Dietary fiber encompasses a wide range of non-digestible carbohydrates with multiple physiological benefits, and it is noted as a short-fall nutrient in Western diets [1
]. One such physiological benefit is improved blood glucose control. Postprandial blood glucose management has been well-documented among viscous fibers, such as oat beta-glucan, due to attenuated glucose absorption in the small intestine [3
]. Decreased postprandial blood glucose is also observed when fibers, such as resistant starch (RS), replace available carbohydrate in food formulations [4
]. Postprandial blood glucose control has long been recognized as a predictor of diabetes development. More recently, poor postprandial blood glucose control correlated with the presence of coronary heart disease [5
], thus demonstrating the value of improved postprandial blood glucose control.
As noted previously, RS can reduce postprandial blood glucose, particularly when replacing refined wheat flour in product formulations [4
]. The majority of clinical research on RS evaluated the effects of resistant starch type-2, which is a granular, native starch, resistant to digestion, and resistant starch type-3, which is a retrograded starch that resists digestion. Fewer clinical studies have been conducted on resistant starch type-4 (RS4, chemically modified starch that resists digestion by intestinal enzymes). The category of RS4 is diverse, with a range of starch bases and chemical modifications existing in the food supply. These attributes can affect functionality in a food product, and digestibility and fermentability after consumption [7
]. Due to these differences, it is critical to evaluate food applications and physiological effects of each, specific type of RS4. Within the category of RS4, the most studied type is phosphated distarch phosphate [8
]. Fewer studies have been conducted on distarch phosphate [14
], hydroxypropyl distarch phosphate [17
] and only one study has been conducted on RS4 that is acid hydrolyzed and heat treated, to date [19
Among the aforementioned studies, the most frequent, primary outcome was postprandial blood glucose. Additional outcomes of the acute studies included satiety, energy expenditure, and substrate utilization. Long-term studies of RS4 examined its effects on blood glucose, blood lipids, and gut microbiota. The primary aim of the present study was to characterize the postprandial blood glucose response in healthy adults to a novel RS4 (acid hydrolyzed and heat treated maize-based RS) in a ready-to-eat baked good. Secondary aims were to evaluate postprandial insulin response, satiety, and gastrointestinal tolerance. We hypothesized that replacement of digestible carbohydrate from refined wheat flour with RS4 would reduce postprandial blood glucose.
2. Materials and Methods
2.1. Study Design and Study Visits
This double-blind, randomized, controlled study was conducted in accordance with the Declaration of Helsinki (2000).

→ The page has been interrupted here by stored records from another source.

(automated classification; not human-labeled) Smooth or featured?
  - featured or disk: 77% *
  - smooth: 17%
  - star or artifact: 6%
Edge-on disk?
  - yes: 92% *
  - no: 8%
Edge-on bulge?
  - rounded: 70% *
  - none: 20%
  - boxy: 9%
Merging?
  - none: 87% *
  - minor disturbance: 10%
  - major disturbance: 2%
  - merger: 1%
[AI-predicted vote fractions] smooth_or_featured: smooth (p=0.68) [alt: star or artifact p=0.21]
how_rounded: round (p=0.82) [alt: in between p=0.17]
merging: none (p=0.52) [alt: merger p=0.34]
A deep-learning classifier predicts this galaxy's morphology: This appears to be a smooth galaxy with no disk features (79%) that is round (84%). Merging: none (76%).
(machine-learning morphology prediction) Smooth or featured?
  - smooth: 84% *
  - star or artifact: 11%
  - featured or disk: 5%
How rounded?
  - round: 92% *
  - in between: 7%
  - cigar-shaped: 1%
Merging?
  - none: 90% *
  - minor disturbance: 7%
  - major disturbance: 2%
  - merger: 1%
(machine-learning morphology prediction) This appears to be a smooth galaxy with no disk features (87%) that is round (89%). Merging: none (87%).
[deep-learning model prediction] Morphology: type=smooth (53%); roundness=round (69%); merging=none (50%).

The protocol was reviewed and received ethical approval before initiation of the trial (Aspire IRB, Santee, CA, USA; protocol number MB-1702). All subjects provided informed, written consent before any study procedures were conducted. The subjects attended 3 study visits (visit 1, day 7, screening; visit 2 day 0, treatment 1; visit 3, day 7, treatment 2). Female subjects of child bearing ability attended study visits during the follicular phase of their menstrual cycles. On visit 2, subjects were randomly assigned to one of two treatment sequences. Prior to visit 2, subjects completed a 24-h diet record. Subjects arrived to the study center fasted on the morning of visits 2 and 3. Baseline satiety was assessed 30 min prior to study product consumption, and baseline blood samples were taken 15 min prior to study product consumption. Subjects consumed the study scone and 240 mL of water within 10 min. Subjects were offered an additional 178 mL of water after they consumed the study scone. Blood measurements and satiety assessment were conducted during the 180 min following the onset of scone consumption. Prior to visit 3, the subjects were instructed to replicate their diet, based on the 24-h diet record from visit 2. Further details are provided in Section 2.4
2.2. Study Subjects
Subjects were recruited from the Boca Raton area in Florida, USA. Subjects were enrolled in the study after meeting inclusion (age 18–74 years, body mass index 18.5–29.99 kg/m2, general good health, women of child bearing potential had to be willing to commit to a medically approved form of contraception for the duration of the study) and exclusion criteria (fasting capillary glucose ≥ 5.55 mmol/L, major trauma or surgical event within 3 months of screening, current or recent history of drug or alcohol abuse, ≥4.5 kg weight change in past 2 months prior to screening, uncontrolled hypertension, recent use of antibiotics or signs or symptoms of active infection, extreme dietary habits, recent consumption of foods fortified with and/or containing supplements containing probiotics or who had used medications known to influence carbohydrate metabolism, gastrointestinal motility, satiety, appetite, taste, sense of smell, or weight, women only who are currently pregnant or lactating). Subjects agreed to certain study restrictions such as having no plans to change smoking habits or other nicotine use during the study, abstaining from use of tobacco products during study visits, willingness to maintain body weight and habitual diet throughout trial, attempting to replicate the pre-visit 2 diet during the 24 h pre-testing period before visit 3, abstaining from alcohol consumption, and abstaining from vigorous physical activity for 24 h prior and during test visits.
2.3. Study Foods
The fiber scone contained VERSAFIBE™ 2470 resistant starch (Ingredion Incorporated, Bridgewater, NJ, USA), which was the primary source of fiber in the scone. VERSAFIBE™ 2470 resistant starch is a resistant starch type 4 with 70% dietary fiber (AOAC 2009.01). VERSAFIBE™ 2470 resistant starch is produced from food grade high-amylose maize starch. Digestibility of the high-amylose maize starch is decreased through acid hydrolysis and heat treatment, which results in increased RS4 and total dietary fiber (TDF) in the finished product, VERSAFIBE 2470 resistant starch. Because the ingredient is produced from high-amylose maize starch, the nondigestible carbohydrate (fiber) in VERSAFIBE 2470 resistant starch is RS4. There are no nonstarch polysaccharides in the ingredient.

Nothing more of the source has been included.